Exercise set =>
a: Please list every command that the forum post on moving to the syncing server sets off in code formatting.
b: Carry the forum post on moving to the syncing server forward, picking up after its final sentence.

Document segment =>
######

Most of my pain that i encountered was getting the ruby and passenger to work
properly, but once I got ruby-bundler and stuff working it was mostly smooth
sailing.

I've just updated my standard file server to the new 'syncing server' repo
tonight and it was painless too;

\- I stopped the running service

\- git cloned the new repo

\- copied my .env file over to the new directory

\- changed the service to bind to tcp://127.0.0.1:3000

\- `bundle install --path vendor/bundle` - to pull down the required
dependencies

\- `bundle exec rails db:migrate` - to migrate my existing database to the new
schema (BACKUP YOUR DATABASE BEFORE DOING THIS - your database is your notes)

\- i modified the path of my systemd service and `systemctl daemon-reload` to
update the cached unit files and with a quick restart it started and worked
first time.

######

Dataset excerpts =>
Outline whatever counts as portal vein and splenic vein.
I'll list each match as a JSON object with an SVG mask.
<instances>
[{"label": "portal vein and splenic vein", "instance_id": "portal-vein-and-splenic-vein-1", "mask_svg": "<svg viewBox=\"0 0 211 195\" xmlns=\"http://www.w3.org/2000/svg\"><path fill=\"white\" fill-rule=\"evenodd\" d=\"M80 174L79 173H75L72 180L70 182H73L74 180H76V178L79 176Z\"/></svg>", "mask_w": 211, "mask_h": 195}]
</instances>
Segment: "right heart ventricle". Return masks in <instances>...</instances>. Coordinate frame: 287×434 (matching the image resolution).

######

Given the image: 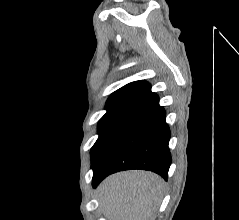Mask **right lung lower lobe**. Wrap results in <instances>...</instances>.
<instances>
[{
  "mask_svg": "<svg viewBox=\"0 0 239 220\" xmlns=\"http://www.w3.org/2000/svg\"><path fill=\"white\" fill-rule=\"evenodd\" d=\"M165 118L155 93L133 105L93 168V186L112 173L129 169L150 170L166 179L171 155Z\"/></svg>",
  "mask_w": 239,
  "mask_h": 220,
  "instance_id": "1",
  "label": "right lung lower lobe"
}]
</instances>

######

Expected outputs =>
a:
- `bundle install --path vendor/bundle`
- `bundle exec rails db:migrate`
- `systemctl daemon-reload`

b:
 _Differences from the Documented setup:_

\- Puma is configured to bind to port 3000 on the localhost: in
config/puma.rb; add the following line:

    
    
      bind        ENV.fetch("BIND") { "tcp://127.0.0.1:3000" }
    

comment out this line:

    
    
      port        ENV.fetch("PORT") { 3000 }
    

\- OS: Ubuntu 18.04 instead of Amazon Linux AMI

\- Web Server: Apache, acting with the Passenger plugin as a reverse proxy
(because I was already using it to front my website), and I already make use
of Letsencrypt for the two domains served from this system, using a wildcard
cert.

\- Service Management: I wrote a very barebones systemd unit to start and stop
the ruby service (this needs updated to match the now current one i'm using)
[https://github.com/Tsiklon/standard-file-
unit/blob/master/st...](https://github.com/Tsiklon/standard-file-
unit/blob/master/standard-file.service) I didn't use docker as I've not used
it too much in anger.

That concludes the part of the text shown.